Powerful artillery, and tanks, and bombs from planes caused relatively more property damage than they killed people. During the London Blitz 32,000 died; during the Dresden firebombing at the end of the war, historians now think, fewer than 25,000 died; at Hiroshima and Nagasaki the combined death toll was 225,000. These war casualties of advanced weaponry are horrendous figures by September 11, 2001 standards, but they are not the million dead at the Battle of the Somme.
Even as the potential for mayhem from our weaponry has increased exponentially, our danger may not have increased. We have gotten used to this new fire power. It was not always so. Think of the alarm we felt during the Cuban Missile Crisis, or during the height of the Beyond War movement. We used to teach school kids to "duck and cover" under their desks to get away from atomic bombs. But we have gotten used to living with atomic bombs. Today, we don't tremble at the thought of North Korea possessing them. Recently Netanyahu and his American supporters made a big deal about Iran possessing nuclear weapons. But I did not perceive Netanyahu as trembling at the thought; it was all tactical and about political advantage.

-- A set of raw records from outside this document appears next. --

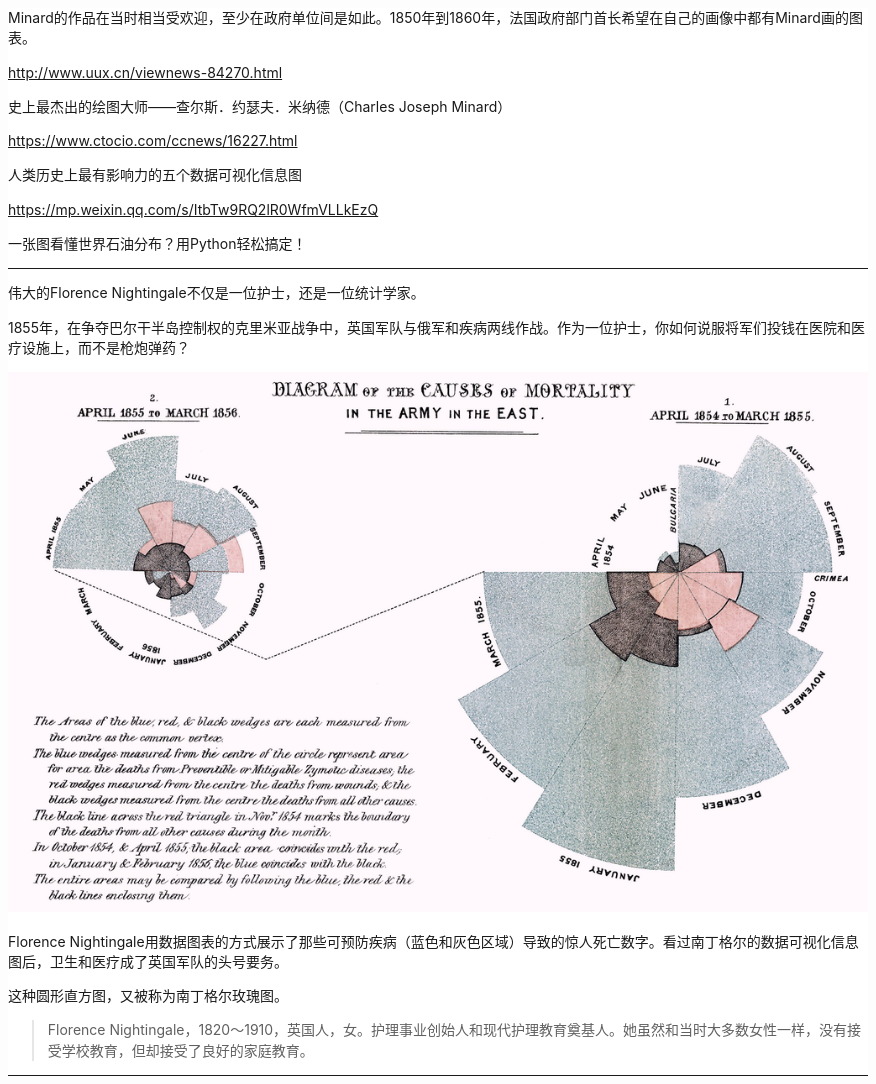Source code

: Minard的作品在当时相当受欢迎，至少在政府单位间是如此。1850年到1860年，法国政府部门首长希望在自己的画像中都有Minard画的图表。

http://www.uux.cn/viewnews-84270.html

史上最杰出的绘图大师——查尔斯．约瑟夫．米纳德（Charles Joseph Minard）

https://www.ctocio.com/ccnews/16227.html

人类历史上最有影响力的五个数据可视化信息图

https://mp.weixin.qq.com/s/ItbTw9RQ2lR0WfmVLLkEzQ

一张图看懂世界石油分布？用Python轻松搞定！

---

伟大的Florence Nightingale不仅是一位护士，还是一位统计学家。

1855年，在争夺巴尔干半岛控制权的克里米亚战争中，英国军队与俄军和疾病两线作战。作为一位护士，你如何说服将军们投钱在医院和医疗设施上，而不是枪炮弹药？

![](/images/img4/Nightingales.jpg)

Florence Nightingale用数据图表的方式展示了那些可预防疾病（蓝色和灰色区域）导致的惊人死亡数字。看过南丁格尔的数据可视化信息图后，卫生和医疗成了英国军队的头号要务。

这种圆形直方图，又被称为南丁格尔玫瑰图。

>Florence Nightingale，1820～1910，英国人，女。护理事业创始人和现代护理教育奠基人。她虽然和当时大多数女性一样，没有接受学校教育，但却接受了良好的家庭教育。

---
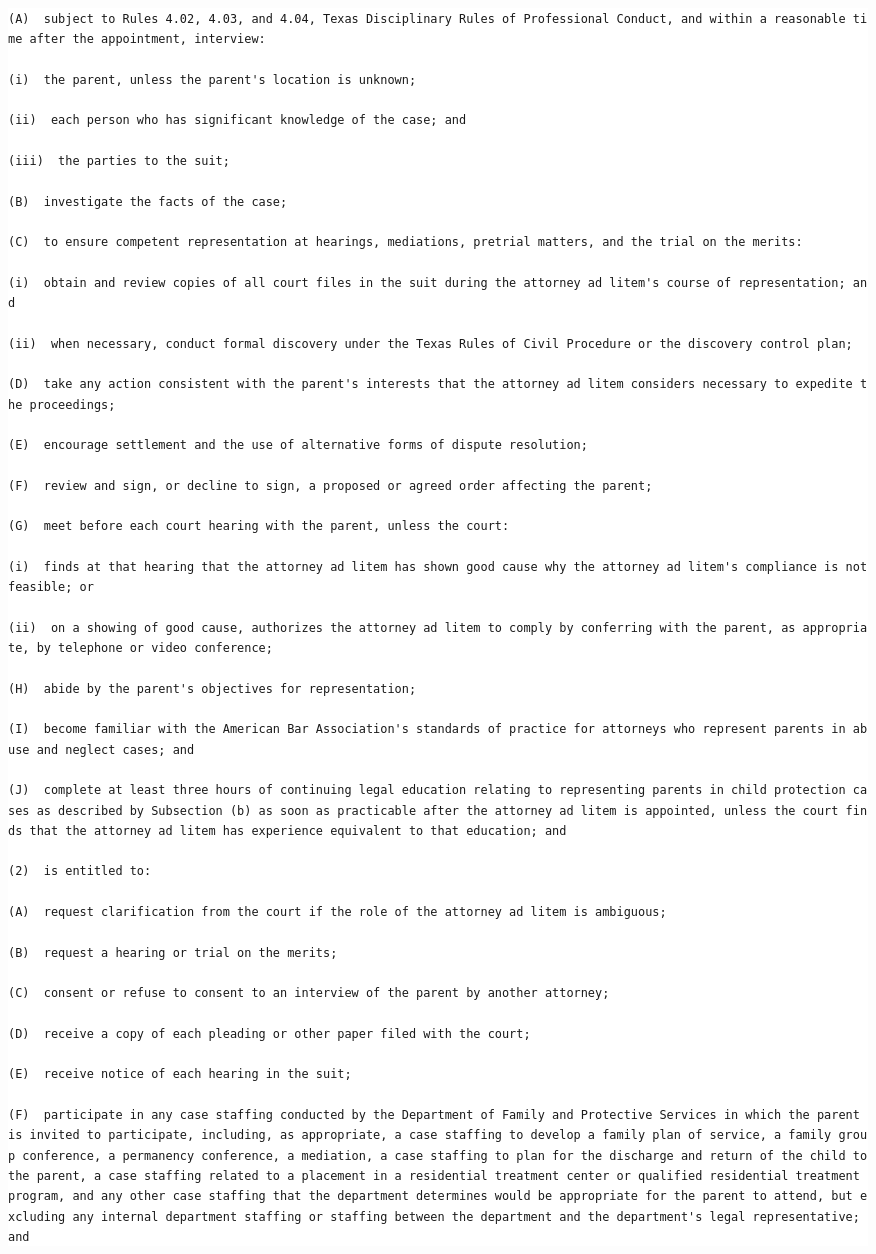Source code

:     (A)  subject to Rules 4.02, 4.03, and 4.04, Texas Disciplinary Rules of Professional Conduct, and within a reasonable time after the appointment, interview:
    
    (i)  the parent, unless the parent's location is unknown;
    
    (ii)  each person who has significant knowledge of the case; and
    
    (iii)  the parties to the suit;
    
    (B)  investigate the facts of the case;
    
    (C)  to ensure competent representation at hearings, mediations, pretrial matters, and the trial on the merits:
    
    (i)  obtain and review copies of all court files in the suit during the attorney ad litem's course of representation; and
    
    (ii)  when necessary, conduct formal discovery under the Texas Rules of Civil Procedure or the discovery control plan;
    
    (D)  take any action consistent with the parent's interests that the attorney ad litem considers necessary to expedite the proceedings;
    
    (E)  encourage settlement and the use of alternative forms of dispute resolution;
    
    (F)  review and sign, or decline to sign, a proposed or agreed order affecting the parent;
    
    (G)  meet before each court hearing with the parent, unless the court:
    
    (i)  finds at that hearing that the attorney ad litem has shown good cause why the attorney ad litem's compliance is not feasible; or
    
    (ii)  on a showing of good cause, authorizes the attorney ad litem to comply by conferring with the parent, as appropriate, by telephone or video conference;
    
    (H)  abide by the parent's objectives for representation;
    
    (I)  become familiar with the American Bar Association's standards of practice for attorneys who represent parents in abuse and neglect cases; and
    
    (J)  complete at least three hours of continuing legal education relating to representing parents in child protection cases as described by Subsection (b) as soon as practicable after the attorney ad litem is appointed, unless the court finds that the attorney ad litem has experience equivalent to that education; and
    
    (2)  is entitled to:
    
    (A)  request clarification from the court if the role of the attorney ad litem is ambiguous;
    
    (B)  request a hearing or trial on the merits;
    
    (C)  consent or refuse to consent to an interview of the parent by another attorney;
    
    (D)  receive a copy of each pleading or other paper filed with the court;
    
    (E)  receive notice of each hearing in the suit;
    
    (F)  participate in any case staffing conducted by the Department of Family and Protective Services in which the parent is invited to participate, including, as appropriate, a case staffing to develop a family plan of service, a family group conference, a permanency conference, a mediation, a case staffing to plan for the discharge and return of the child to the parent, a case staffing related to a placement in a residential treatment center or qualified residential treatment program, and any other case staffing that the department determines would be appropriate for the parent to attend, but excluding any internal department staffing or staffing between the department and the department's legal representative; and
    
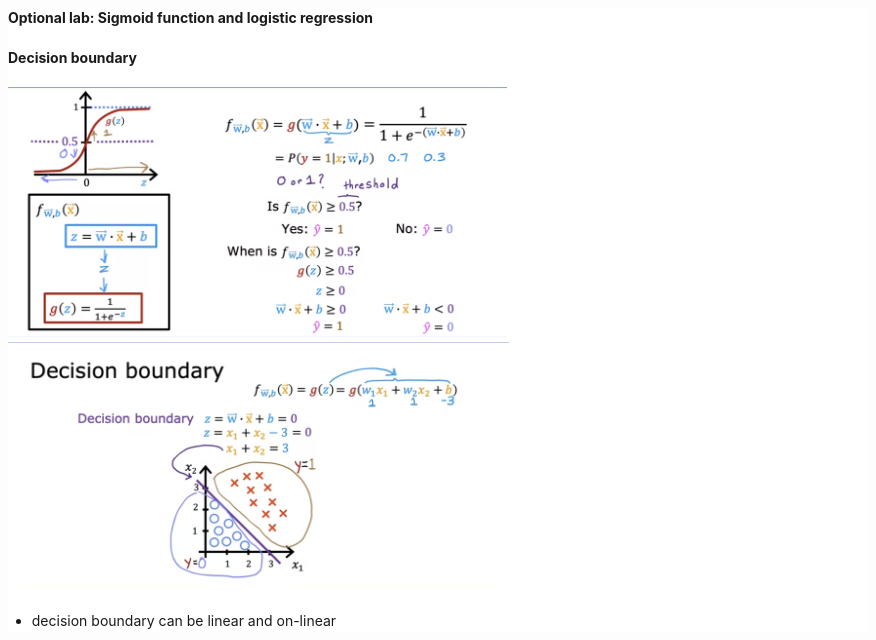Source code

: #### Optional lab: Sigmoid function and logistic regression
#### Decision boundary
<img src="images/decision_boundary1.png" with="250" height="250">
<img src="images/decision_boundary2.png" with="250" height="250">

- decision boundary can be linear and on-linear

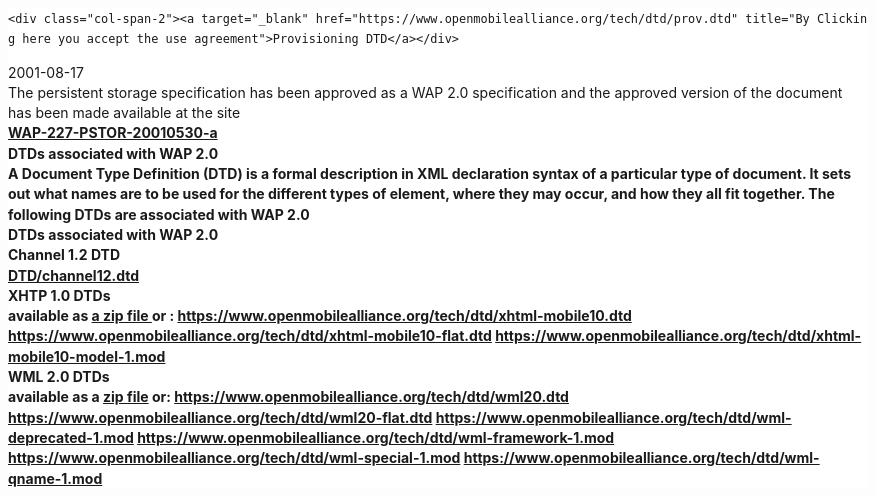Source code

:     <div class="col-span-2"><a target="_blank" href="https://www.openmobilealliance.org/tech/dtd/prov.dtd" title="By Clicking here you accept the use agreement">Provisioning DTD</a></div>
  </div>
  <div class=" grid grid-cols-7 gap-2 ">
    <div class="col-span-1 row-span-2">2001-08-17</div>
    <div class="col-span-4">The persistent storage specification has been approved as a WAP 2.0 specification and the approved version of the document has been made available at the site</div><b>
    <div class="col-span-2"><a target="_blank" href="http://www.openmobilealliance.org/tech/affiliates/wap/Wap-227-PSTOR-20010530-a.pdf" title="By Clicking here you accept the use agreement">WAP-227-PSTOR-20010530-a</a></div>
  </div>



  <div class="bg-[#00b7c1] mt-4 mb-2" id="dtds">DTDs associated with WAP 2.0</div>
  <div class=" mtm ">A Document Type Definition (DTD) is a formal description in XML declaration syntax of a particular type of document. It sets out what names are to be used for the different types of element, where they may occur, and how they all fit together. The following DTDs are associated with WAP 2.0</div>


  <div class="bg-[#00b7c1]  mt-4 mb-2">DTDs associated with WAP 2.0</div>
  <div class=" grid grid-cols-3 gap-2  shade-2">
    <div class=" prs tac">Channel 1.2 DTD</div>
    <div class="col-span-2"><a target="_blank" href="https://www.openmobilealliance.org/tech/dtd/channel12.dtd" title="By Clicking here you accept the use agreement">DTD/channel12.dtd</a></div>
  </div>
  <div class=" grid grid-cols-3 gap-2  shade-2">
    <div class=" prs tac">XHTP 1.0 DTDs</div>
    <div class="col-span-2">
      available as <a target="_blank" href="https://www.openmobilealliance.org/tech/dtd/xhtml-mobile10.zip"> a zip file </a> or :
      <a target="_blank" href="https://www.openmobilealliance.org/tech/dtd/xhtml-mobile10.dtd" title="By Clicking here you accept the use agreement">https://www.openmobilealliance.org/tech/dtd/xhtml-mobile10.dtd</a><b>
      <a target="_blank" href="https://www.openmobilealliance.org/tech/dtd/xhtml-mobile10-flat.dtd" title="By Clicking here you accept the use agreement">https://www.openmobilealliance.org/tech/dtd/xhtml-mobile10-flat.dtd</a><b>
      <a target="_blank" href="https://www.openmobilealliance.org/tech/dtd/xhtml-mobile10-model-1.mod" title="By Clicking here you accept the use agreement">https://www.openmobilealliance.org/tech/dtd/xhtml-mobile10-model-1.mod</a>
    </div>
  </div>
  <div class=" grid grid-cols-3 gap-2  shade-2">
    <div class=" prs tac">WML 2.0 DTDs</div>
    <div class="col-span-2">
      available as a <a target="_blank" href="https://www.openmobilealliance.org/tech/dtd/wml20.zip">zip file</a> or:
      <a target="_blank" href="https://www.openmobilealliance.org/tech/dtd/wml20.dtd" title="By Clicking here you accept the use agreement">https://www.openmobilealliance.org/tech/dtd/wml20.dtd</a><b>
      <a target="_blank" href="https://www.openmobilealliance.org/tech/dtd/wml20-flat.dtd" title="By Clicking here you accept the use agreement">https://www.openmobilealliance.org/tech/dtd/wml20-flat.dtd</a><b>
      <a target="_blank" href="https://www.openmobilealliance.org/tech/dtd/wml-deprecated-1.mod" title="By Clicking here you accept the use agreement">https://www.openmobilealliance.org/tech/dtd/wml-deprecated-1.mod</a><b>
      <a target="_blank" href="https://www.openmobilealliance.org/tech/dtd/wml-framework-1.mod" title="By Clicking here you accept the use agreement">https://www.openmobilealliance.org/tech/dtd/wml-framework-1.mod</a><b>
      <a target="_blank" href="https://www.openmobilealliance.org/tech/dtd/wml-special-1.mod" title="By Clicking here you accept the use agreement">https://www.openmobilealliance.org/tech/dtd/wml-special-1.mod</a><b>
      <a target="_blank" href="https://www.openmobilealliance.org/tech/dtd/wml-qname-1.mod" title="By Clicking here you accept the use agreement">https://www.openmobilealliance.org/tech/dtd/wml-qname-1.mod</a><b>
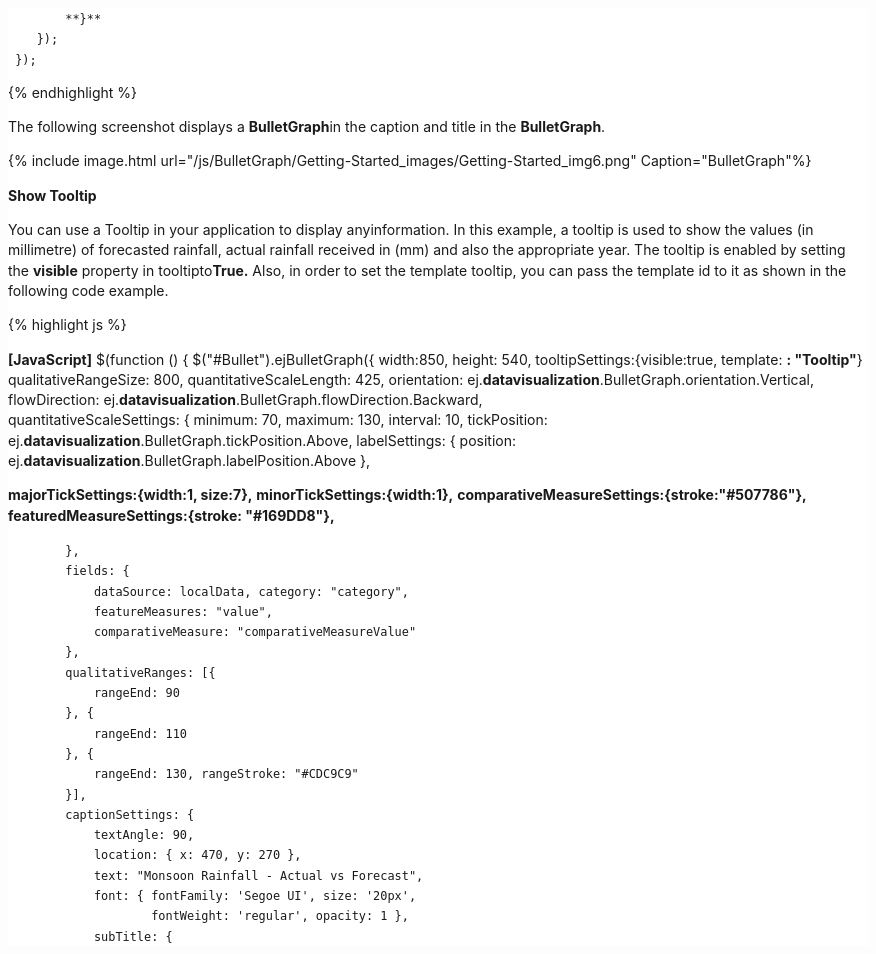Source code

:             **}**
        });
     });


{% endhighlight %}



The following screenshot displays a **BulletGraph**in the caption and title in the **BulletGraph**.

{% include image.html url="/js/BulletGraph/Getting-Started_images/Getting-Started_img6.png" Caption="BulletGraph"%}

**Show Tooltip**

You can use a Tooltip in your application to display anyinformation. In this example, a tooltip is used to show the values (in millimetre) of forecasted rainfall, actual rainfall received in (mm) and also the appropriate year. The tooltip is enabled by setting the **visible** property in tooltipto**True.** Also, in order to set the template tooltip, you can pass the template id to it as shown in the following code example.

{% highlight js %}

**[JavaScript]**
$(function () {
    $("#Bullet").ejBulletGraph({
            width:850,
            height: 540, 
            tooltipSettings:{visible:true, template: **: "Tooltip"**}
            qualitativeRangeSize: 800,
            quantitativeScaleLength: 425, 
            orientation: ej.**datavisualization**.BulletGraph.orientation.Vertical,
            flowDirection: ej.**datavisualization**.BulletGraph.flowDirection.Backward,                
            quantitativeScaleSettings: {
                minimum: 70,
                maximum: 130,
                interval: 10,
                tickPosition: ej.**datavisualization**.BulletGraph.tickPosition.Above,
                labelSettings: {
position: ej.**datavisualization**.BulletGraph.labelPosition.Above
                },


   **majorTickSettings:{width:1, size:7},**
                **minorTickSettings:{width:1},**
   **comparativeMeasureSettings:{stroke:"#507786"},**
**featuredMeasureSettings:{stroke: "#169DD8"},**

            },
            fields: {
                dataSource: localData, category: "category",
                featureMeasures: "value",
                comparativeMeasure: "comparativeMeasureValue"
            },
            qualitativeRanges: [{
                rangeEnd: 90
            }, {
                rangeEnd: 110
            }, {
                rangeEnd: 130, rangeStroke: "#CDC9C9"
            }],
            captionSettings: {
                textAngle: 90,
                location: { x: 470, y: 270 }, 
                text: "Monsoon Rainfall - Actual vs Forecast", 
                font: { fontFamily: 'Segoe UI', size: '20px', 
                        fontWeight: 'regular', opacity: 1 }, 
                subTitle: {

Today we have unmanned drones, cruise missiles that can be deployed with great accuracy, and supersonic fighter bombers with stealth technology that makes them invisible to radar. But the net result of this increased fire power and ever more sophisticated weaponry has been fewer war dead.
After six years of brutal war in Syria casualties are said to be 500,000. It is half the number the generals served up in 141 days on the Somme. We have nuclear arsenals sufficient to wipe out much of humanity, but so far it has made the generals and politicians more sober. Are we wiser than we were at the Battle of the Somme?